07/30/2021 21:19:58,spid12s,Unknown,Audit: Server Audit: 65536<c/> State changed from: STARTED to: SHUTTING_DOWN

07/30/2021 23:27:19,spid13s,Unknown,SQL Server Audit has started the audits. This is an informational message. No user action is required.
07/30/2021 23:27:19,spid13s,Unknown,Audit: Server Audit: 65539<c/> Initialized and Assigned State: STARTED
07/30/2021 23:27:19,spid13s,Unknown,Audit: Server Audit: 65539<c/> Initialized and Assigned State: START_FAILED
07/30/2021 23:27:19,spid13s,Unknown,FAppAuditingChangeFlushPolicy enabled<c/> setting flush policy to 0
07/30/2021 23:27:19,spid13s,Unknown,Audit: Server Audit: 65537<c/> Initialized and Assigned State: STARTED
07/30/2021 23:27:19,spid13s,Unknown,Audit: External Monitor Target Create succeeded
07/30/2021 23:27:19,spid13s,Unknown,Audit: Server Audit: 65537<c/> Initialized and Assigned State: START_FAILED
07/30/2021 23:27:19,spid13s,Unknown,FAppAuditingChangeFlushPolicy enabled<c/> setting flush policy to 0
07/30/2021 23:27:19,spid13s,Unknown,SQL Server Audit is starting the audits. This is an informational message. No user action is required.

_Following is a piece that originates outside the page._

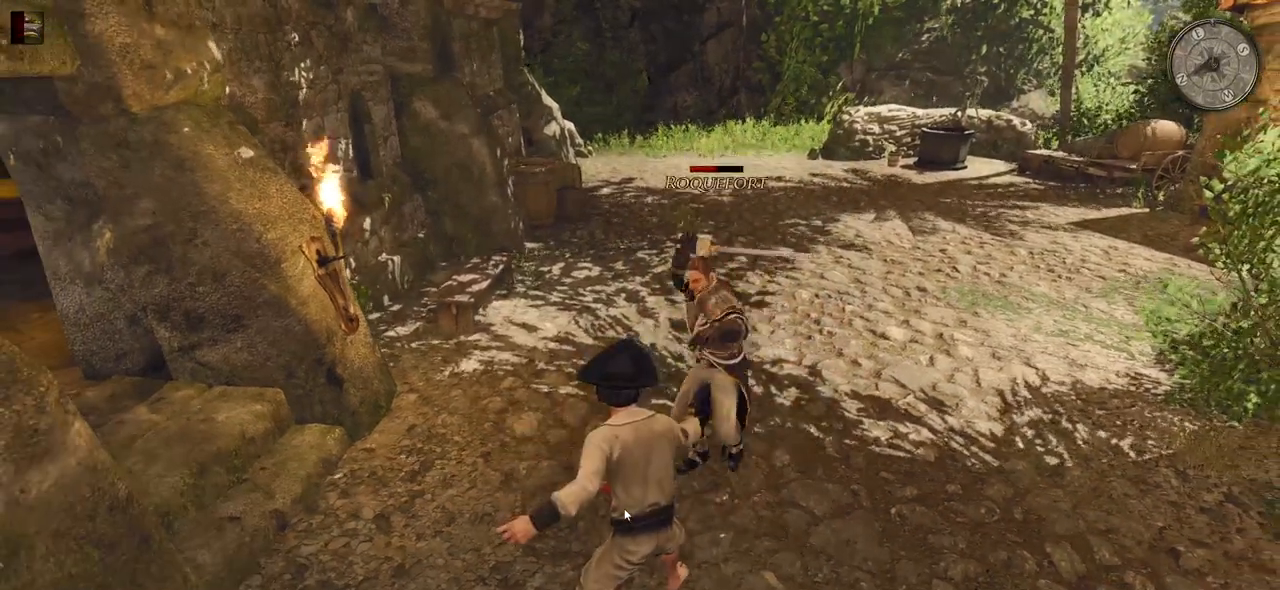
{"keys": [], "mouse": ["right"], "events": []}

Simply disabling and enabling the audit allows it to start writing again. I have configured an alert with SentryOne to detect if audit events stop writing.

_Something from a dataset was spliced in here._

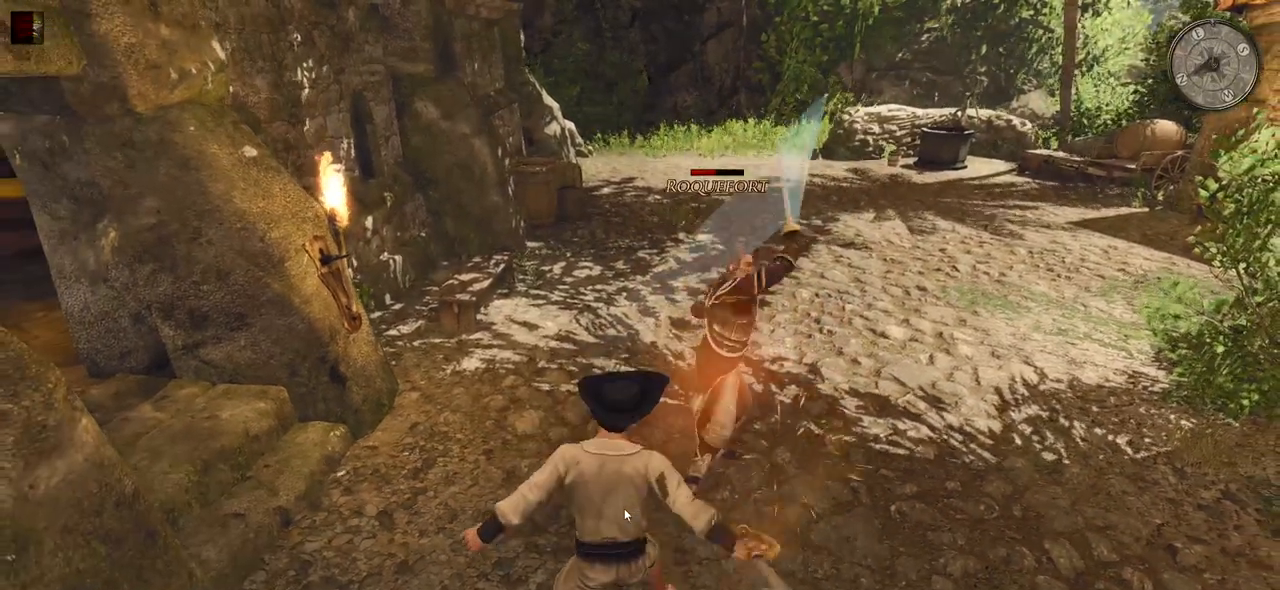
{"keys": [], "mouse": [], "events": [[160, "mouse_right", "up"], [280, "mouse_left", "down"], [460, "mouse_left", "up"]]}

Microsoft Support confirms a bug

Microsoft said that this is a bug with the Managed Instance and happens when there’s a planned reconfiguration from their side, e.g. patching, updates, etc. There should be a fix sometime this year, but in the meantime just need to keep monitoring it.